**CONSIGNE**
Reproduisez sans la moindre modification chacune des lignes de tous les items qui suivent.

**EXTRAIT DE DONNÉES**
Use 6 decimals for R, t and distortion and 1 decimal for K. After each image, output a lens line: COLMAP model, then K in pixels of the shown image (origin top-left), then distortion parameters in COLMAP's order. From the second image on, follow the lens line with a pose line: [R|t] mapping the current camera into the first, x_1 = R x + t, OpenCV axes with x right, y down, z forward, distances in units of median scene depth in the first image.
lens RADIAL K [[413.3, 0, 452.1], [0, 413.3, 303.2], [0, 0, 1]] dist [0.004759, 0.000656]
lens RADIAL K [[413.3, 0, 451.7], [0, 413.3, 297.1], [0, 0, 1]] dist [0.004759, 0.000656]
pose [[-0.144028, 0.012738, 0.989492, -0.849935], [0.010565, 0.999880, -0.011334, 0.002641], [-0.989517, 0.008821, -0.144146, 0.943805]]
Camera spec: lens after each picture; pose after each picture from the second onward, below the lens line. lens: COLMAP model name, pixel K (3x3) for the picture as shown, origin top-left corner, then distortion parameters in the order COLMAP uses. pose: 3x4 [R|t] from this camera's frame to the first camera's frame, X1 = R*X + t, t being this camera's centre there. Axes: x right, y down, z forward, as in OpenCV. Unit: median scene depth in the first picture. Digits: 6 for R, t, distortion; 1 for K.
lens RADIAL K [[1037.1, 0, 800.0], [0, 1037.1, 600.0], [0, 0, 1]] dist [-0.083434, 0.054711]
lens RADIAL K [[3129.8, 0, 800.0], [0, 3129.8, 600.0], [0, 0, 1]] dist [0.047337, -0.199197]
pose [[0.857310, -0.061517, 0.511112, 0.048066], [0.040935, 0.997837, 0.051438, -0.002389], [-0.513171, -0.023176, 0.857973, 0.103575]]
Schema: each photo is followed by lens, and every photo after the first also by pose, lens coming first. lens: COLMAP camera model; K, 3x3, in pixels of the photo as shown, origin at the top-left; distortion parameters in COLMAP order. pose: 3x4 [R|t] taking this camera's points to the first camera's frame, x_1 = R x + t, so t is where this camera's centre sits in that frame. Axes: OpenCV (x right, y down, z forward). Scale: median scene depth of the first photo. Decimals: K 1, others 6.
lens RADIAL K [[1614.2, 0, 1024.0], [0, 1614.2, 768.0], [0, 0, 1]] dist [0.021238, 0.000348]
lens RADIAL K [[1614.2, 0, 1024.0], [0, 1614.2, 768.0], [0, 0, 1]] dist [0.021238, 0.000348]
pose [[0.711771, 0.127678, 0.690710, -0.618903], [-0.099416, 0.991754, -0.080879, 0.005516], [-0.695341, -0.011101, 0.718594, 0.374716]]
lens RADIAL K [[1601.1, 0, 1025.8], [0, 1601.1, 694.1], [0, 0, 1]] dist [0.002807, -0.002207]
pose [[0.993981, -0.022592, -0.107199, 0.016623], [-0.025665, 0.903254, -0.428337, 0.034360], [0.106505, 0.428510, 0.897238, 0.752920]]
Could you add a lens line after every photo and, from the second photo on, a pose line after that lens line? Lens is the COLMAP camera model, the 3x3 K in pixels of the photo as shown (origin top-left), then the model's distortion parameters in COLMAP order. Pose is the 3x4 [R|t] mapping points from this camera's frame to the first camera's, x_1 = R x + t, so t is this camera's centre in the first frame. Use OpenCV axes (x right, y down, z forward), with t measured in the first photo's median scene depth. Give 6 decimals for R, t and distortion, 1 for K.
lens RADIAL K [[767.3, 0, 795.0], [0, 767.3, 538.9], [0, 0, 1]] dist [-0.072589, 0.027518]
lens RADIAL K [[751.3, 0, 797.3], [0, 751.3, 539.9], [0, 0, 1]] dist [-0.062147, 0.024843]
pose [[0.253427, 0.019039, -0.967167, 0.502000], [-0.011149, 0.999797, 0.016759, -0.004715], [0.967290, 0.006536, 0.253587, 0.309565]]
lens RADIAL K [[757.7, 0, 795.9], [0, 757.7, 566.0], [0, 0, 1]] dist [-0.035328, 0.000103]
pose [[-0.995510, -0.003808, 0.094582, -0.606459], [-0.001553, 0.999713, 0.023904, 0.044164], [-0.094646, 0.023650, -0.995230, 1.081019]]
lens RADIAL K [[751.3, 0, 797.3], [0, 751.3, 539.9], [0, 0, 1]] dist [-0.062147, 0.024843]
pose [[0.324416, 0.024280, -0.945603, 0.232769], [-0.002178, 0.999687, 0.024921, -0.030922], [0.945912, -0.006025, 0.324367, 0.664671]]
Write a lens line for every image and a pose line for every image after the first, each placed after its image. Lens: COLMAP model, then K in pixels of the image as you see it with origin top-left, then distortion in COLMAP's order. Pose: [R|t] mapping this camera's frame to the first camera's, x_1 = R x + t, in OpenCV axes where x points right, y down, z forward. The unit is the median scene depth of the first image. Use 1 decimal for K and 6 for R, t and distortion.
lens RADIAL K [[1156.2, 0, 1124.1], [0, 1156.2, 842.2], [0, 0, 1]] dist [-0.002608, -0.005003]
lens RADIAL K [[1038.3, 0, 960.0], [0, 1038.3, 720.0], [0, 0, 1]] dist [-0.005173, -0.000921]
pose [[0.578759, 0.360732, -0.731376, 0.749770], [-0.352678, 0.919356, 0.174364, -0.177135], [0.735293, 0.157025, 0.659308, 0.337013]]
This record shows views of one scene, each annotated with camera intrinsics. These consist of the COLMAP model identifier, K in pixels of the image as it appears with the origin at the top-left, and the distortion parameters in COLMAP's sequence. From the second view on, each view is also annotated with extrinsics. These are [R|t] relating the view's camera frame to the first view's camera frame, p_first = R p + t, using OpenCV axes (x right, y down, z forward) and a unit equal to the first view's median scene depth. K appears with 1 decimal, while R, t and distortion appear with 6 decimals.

**ZONE DE RÉPONSE**
Use 6 decimals for R, t and distortion and 1 decimal for K. After each image, output a lens line: COLMAP model, then K in pixels of the shown image (origin top-left), then distortion parameters in COLMAP's order. From the second image on, follow the lens line with a pose line: [R|t] mapping the current camera into the first, x_1 = R x + t, OpenCV axes with x right, y down, z forward, distances in units of median scene depth in the first image.
lens RADIAL K [[413.3, 0, 452.1], [0, 413.3, 303.2], [0, 0, 1]] dist [0.004759, 0.000656]
lens RADIAL K [[413.3, 0, 451.7], [0, 413.3, 297.1], [0, 0, 1]] dist [0.004759, 0.000656]
pose [[-0.144028, 0.012738, 0.989492, -0.849935], [0.010565, 0.999880, -0.011334, 0.002641], [-0.989517, 0.008821, -0.144146, 0.943805]]
Camera spec: lens after each picture; pose after each picture from the second onward, below the lens line. lens: COLMAP model name, pixel K (3x3) for the picture as shown, origin top-left corner, then distortion parameters in the order COLMAP uses. pose: 3x4 [R|t] from this camera's frame to the first camera's frame, X1 = R*X + t, t being this camera's centre there. Axes: x right, y down, z forward, as in OpenCV. Unit: median scene depth in the first picture. Digits: 6 for R, t, distortion; 1 for K.
lens RADIAL K [[1037.1, 0, 800.0], [0, 1037.1, 600.0], [0, 0, 1]] dist [-0.083434, 0.054711]
lens RADIAL K [[3129.8, 0, 800.0], [0, 3129.8, 600.0], [0, 0, 1]] dist [0.047337, -0.199197]
pose [[0.857310, -0.061517, 0.511112, 0.048066], [0.040935, 0.997837, 0.051438, -0.002389], [-0.513171, -0.023176, 0.857973, 0.103575]]
Schema: each photo is followed by lens, and every photo after the first also by pose, lens coming first. lens: COLMAP camera model; K, 3x3, in pixels of the photo as shown, origin at the top-left; distortion parameters in COLMAP order. pose: 3x4 [R|t] taking this camera's points to the first camera's frame, x_1 = R x + t, so t is where this camera's centre sits in that frame. Axes: OpenCV (x right, y down, z forward). Scale: median scene depth of the first photo. Decimals: K 1, others 6.
lens RADIAL K [[1614.2, 0, 1024.0], [0, 1614.2, 768.0], [0, 0, 1]] dist [0.021238, 0.000348]
lens RADIAL K [[1614.2, 0, 1024.0], [0, 1614.2, 768.0], [0, 0, 1]] dist [0.021238, 0.000348]
pose [[0.711771, 0.127678, 0.690710, -0.618903], [-0.099416, 0.991754, -0.080879, 0.005516], [-0.695341, -0.011101, 0.718594, 0.374716]]
lens RADIAL K [[1601.1, 0, 1025.8], [0, 1601.1, 694.1], [0, 0, 1]] dist [0.002807, -0.002207]
pose [[0.993981, -0.022592, -0.107199, 0.016623], [-0.025665, 0.903254, -0.428337, 0.034360], [0.106505, 0.428510, 0.897238, 0.752920]]
Could you add a lens line after every photo and, from the second photo on, a pose line after that lens line? Lens is the COLMAP camera model, the 3x3 K in pixels of the photo as shown (origin top-left), then the model's distortion parameters in COLMAP order. Pose is the 3x4 [R|t] mapping points from this camera's frame to the first camera's, x_1 = R x + t, so t is this camera's centre in the first frame. Use OpenCV axes (x right, y down, z forward), with t measured in the first photo's median scene depth. Give 6 decimals for R, t and distortion, 1 for K.
lens RADIAL K [[767.3, 0, 795.0], [0, 767.3, 538.9], [0, 0, 1]] dist [-0.072589, 0.027518]
lens RADIAL K [[751.3, 0, 797.3], [0, 751.3, 539.9], [0, 0, 1]] dist [-0.062147, 0.024843]
pose [[0.253427, 0.019039, -0.967167, 0.502000], [-0.011149, 0.999797, 0.016759, -0.004715], [0.967290, 0.006536, 0.253587, 0.309565]]
lens RADIAL K [[757.7, 0, 795.9], [0, 757.7, 566.0], [0, 0, 1]] dist [-0.035328, 0.000103]
pose [[-0.995510, -0.003808, 0.094582, -0.606459], [-0.001553, 0.999713, 0.023904, 0.044164], [-0.094646, 0.023650, -0.995230, 1.081019]]
lens RADIAL K [[751.3, 0, 797.3], [0, 751.3, 539.9], [0, 0, 1]] dist [-0.062147, 0.024843]
pose [[0.324416, 0.024280, -0.945603, 0.232769], [-0.002178, 0.999687, 0.024921, -0.030922], [0.945912, -0.006025, 0.324367, 0.664671]]
Write a lens line for every image and a pose line for every image after the first, each placed after its image. Lens: COLMAP model, then K in pixels of the image as you see it with origin top-left, then distortion in COLMAP's order. Pose: [R|t] mapping this camera's frame to the first camera's, x_1 = R x + t, in OpenCV axes where x points right, y down, z forward. The unit is the median scene depth of the first image. Use 1 decimal for K and 6 for R, t and distortion.
lens RADIAL K [[1156.2, 0, 1124.1], [0, 1156.2, 842.2], [0, 0, 1]] dist [-0.002608, -0.005003]
lens RADIAL K [[1038.3, 0, 960.0], [0, 1038.3, 720.0], [0, 0, 1]] dist [-0.005173, -0.000921]
pose [[0.578759, 0.360732, -0.731376, 0.749770], [-0.352678, 0.919356, 0.174364, -0.177135], [0.735293, 0.157025, 0.659308, 0.337013]]
This record shows views of one scene, each annotated with camera intrinsics. These consist of the COLMAP model identifier, K in pixels of the image as it appears with the origin at the top-left, and the distortion parameters in COLMAP's sequence. From the second view on, each view is also annotated with extrinsics. These are [R|t] relating the view's camera frame to the first view's camera frame, p_first = R p + t, using OpenCV axes (x right, y down, z forward) and a unit equal to the first view's median scene depth. K appears with 1 decimal, while R, t and distortion appear with 6 decimals.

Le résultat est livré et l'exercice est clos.